Structural basis for the specific recognition of dual receptors by the homopolymeric pH 6 antigen (Psa) fimbriae of Yersinia pestis

Abstract

The pH 6 antigen (Psa) of Yersinia pestis consists of fimbriae that bind to two receptors: β1-linked galactosyl residues in glycosphingolipids and the phosphocholine group in phospholipids. Despite the ubiquitous presence of either moiety on the surface of many mammalian cells, Y. pestis appears to prefer interacting with certain types of human cells, such as macrophages and alveolar epithelial cells of the lung. The molecular mechanism of this apparent selectivity is not clear. Site-directed mutagenesis of the consensus choline-binding motif in the sequence of PsaA, the subunit of the Psa fimbrial homopolymer, identified residues that abolish galactosylceramide binding, phosphatidylcholine binding, or both. The crystal structure of PsaA in complex with both galactose and phosphocholine reveals separate receptor binding sites that share a common structural motif, thus suggesting a potential interaction between the two sites. Mutagenesis of this shared structural motif identified Tyr126, which is part of the choline-binding consensus sequence but is found in direct contact with the galactose in the structure of PsaA, important for both receptor binding. Thus, this structure depicts a fimbrial subunit that forms a polymeric adhesin with a unique arrangement of dual receptor binding sites. These findings move the field forward by providing insights into unique types of multiple receptor-ligand interactions and should steer research into the synthesis of dual receptor inhibitor molecules to slow down the rapid progression of plague.

Fig. 1.

Sequence motif of dscPsaA. Alignment of the amino acid sequences of PsaA of Y. pestis and MyfA of Y. enterocolitica with those of the choline-binding motifs of Streptococcus pneumoniae TIGR4 CBPs (21). Highly conserved residues of the motif are shown in bold. PCho and β1-linked galactose-binding residues of Psa are indicated by a period and a colon above the PsaA sequence, respectively.

Fig. 2.

Crystal structures of dscPsaA in complex with receptors. (A) A topological diagram of dscPsaA structure. (B) Ribbon representation of the structure of the ternary complex of dscPsaA with bound galactose and phosphocholine. All β-strands are shown in yellow except for the donor strand, which is shown in cyan, and labeled. All loops connecting pairs of β-strands are shown in green coils. Bound receptor molecules are shown as stick models with carbon atoms colored in magenta, nitrogen in blue, phosphorus in yellow, and oxygen in red. (C) Stereoscopic pair showing details of the galactose-binding niche. The bound galactose molecule and residues important for its binding are given as stick models and labeled. Potential hydrogen bonds are drawn as black lines. (D) Stereoscopic pair showing details of the phosphocholine-binding pocket. Phosphocholine and residues involved in its binding are shown as stick models.

Fig. 3.

Structural analysis of PsaA, its alignment with Cfa1 pilin, and functional implications. (A) Electrostatic potential surface of dscPsaA. The red and blue surfaces represent negative and positive potentials, respectively. White surface indicates a hydrophobic surface. Bound receptors are shown as stick models with the same color codes as in Fig. 2. (B) Structural alignment of dscPsaA and Caf1 pilin in the FGL family, showing as Cα tracing in green and yellow, respectively. (C) Model of Psa polyadhesin based on the structure of the F1 fimbriae (32).
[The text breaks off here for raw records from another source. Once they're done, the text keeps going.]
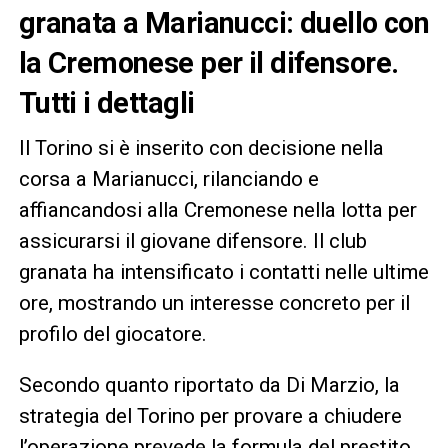
granata a Marianucci: duello con
la Cremonese per il difensore.
Tutti i dettagli
Il Torino si è inserito con decisione nella
corsa a Marianucci, rilanciando e
affiancandosi alla Cremonese nella lotta per
assicurarsi il giovane difensore. Il club
granata ha intensificato i contatti nelle ultime
ore, mostrando un interesse concreto per il
profilo del giocatore.
Secondo quanto riportato da Di Marzio, la
strategia del Torino per provare a chiudere
l’operazione prevede la formula del prestito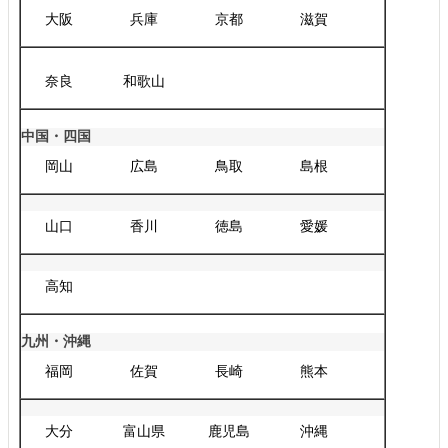
大阪
兵庫
京都
滋賀
奈良
和歌山
中国・四国
岡山
広島
鳥取
島根
山口
香川
徳島
愛媛
高知
九州・沖縄
福岡
佐賀
長崎
熊本
大分
富山県
鹿児島
沖縄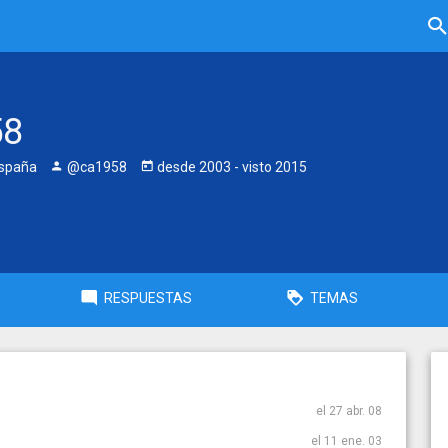
58
España
@ca1958
desde
2003
- visto
2015
RESPUESTAS
TEMAS
el 27 abr. 08
el 11 ene. 03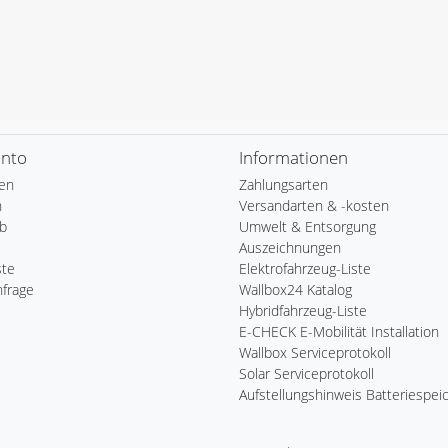
onto
Informationen
ren
Zahlungsarten
n
Versandarten & -kosten
b
Umwelt & Entsorgung
Auszeichnungen
ste
Elektrofahrzeug-Liste
nfrage
Wallbox24 Katalog
Hybridfahrzeug-Liste
E-CHECK E-Mobilität Installation
Wallbox Serviceprotokoll
Solar Serviceprotokoll
Aufstellungshinweis Batteriespei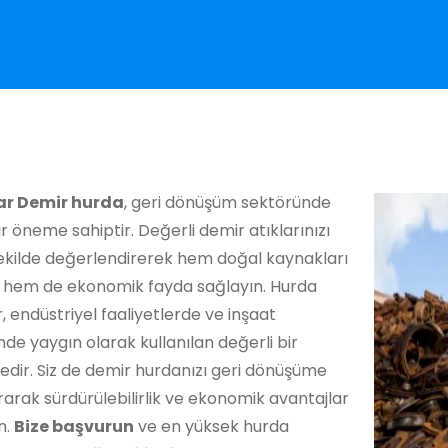
ar Demir hurda
, geri dönüşüm sektöründe
r öneme sahiptir. Değerli demir atıklarınızı
ekilde değerlendirerek hem doğal kaynakları
 hem de ekonomik fayda sağlayın. Hurda
, endüstriyel faaliyetlerde ve inşaat
de yaygın olarak kullanılan değerli bir
dir. Siz de demir hurdanızı geri dönüşüme
arak sürdürülebilirlik ve ekonomik avantajlar
n.
Bize başvurun
ve en yüksek hurda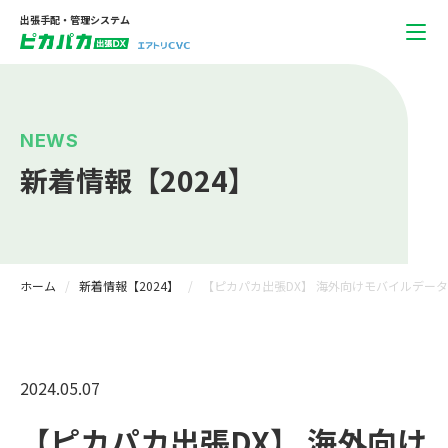
出張手配・管理システム
NEWS
新着情報【2024】
ホーム
新着情報【2024】
【ピカパカ出張DX】 海外向けモバイルデータ
2024.05.07
【ピカパカ出張DX】 海外向け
Seven subunits are shown, in which residues interacting with galactose are drawn as sphere models in light green and those interacting with PCho are colored in pink. Magnified portion shows the linkage between two neighboring subunits.

Fig. 4.

Changes in binding properties of WT and variant Psa. Binding of WT and substituted variants of Psa to PC (A) or GC (B) was evaluated by ELISA. The data are expressed as mean percent adhesion relative to the WT ± SE of three values and represent one of three reproducible experiments. *P < 0.05. Adhesion of E. coli SE 5000 expressing WT and substituted variants of Psa to A549 cells (C) or RAW 264.7 cells (D). Adhesion assays were carried out as described in Materials and Methods. Adherence percentages were calculated as the numbers of cell-associated bacteria divided by the total numbers of inoculated bacteria × 100 and were expressed as percent adhesion relative to the WT value (mean ± SE of three paired values that represent one of three reproducible experiments). All of the shown strains expressing mutated Psa bound significantly less well to both cell lines than the bacteria expressing WT Psa (P < 0.05).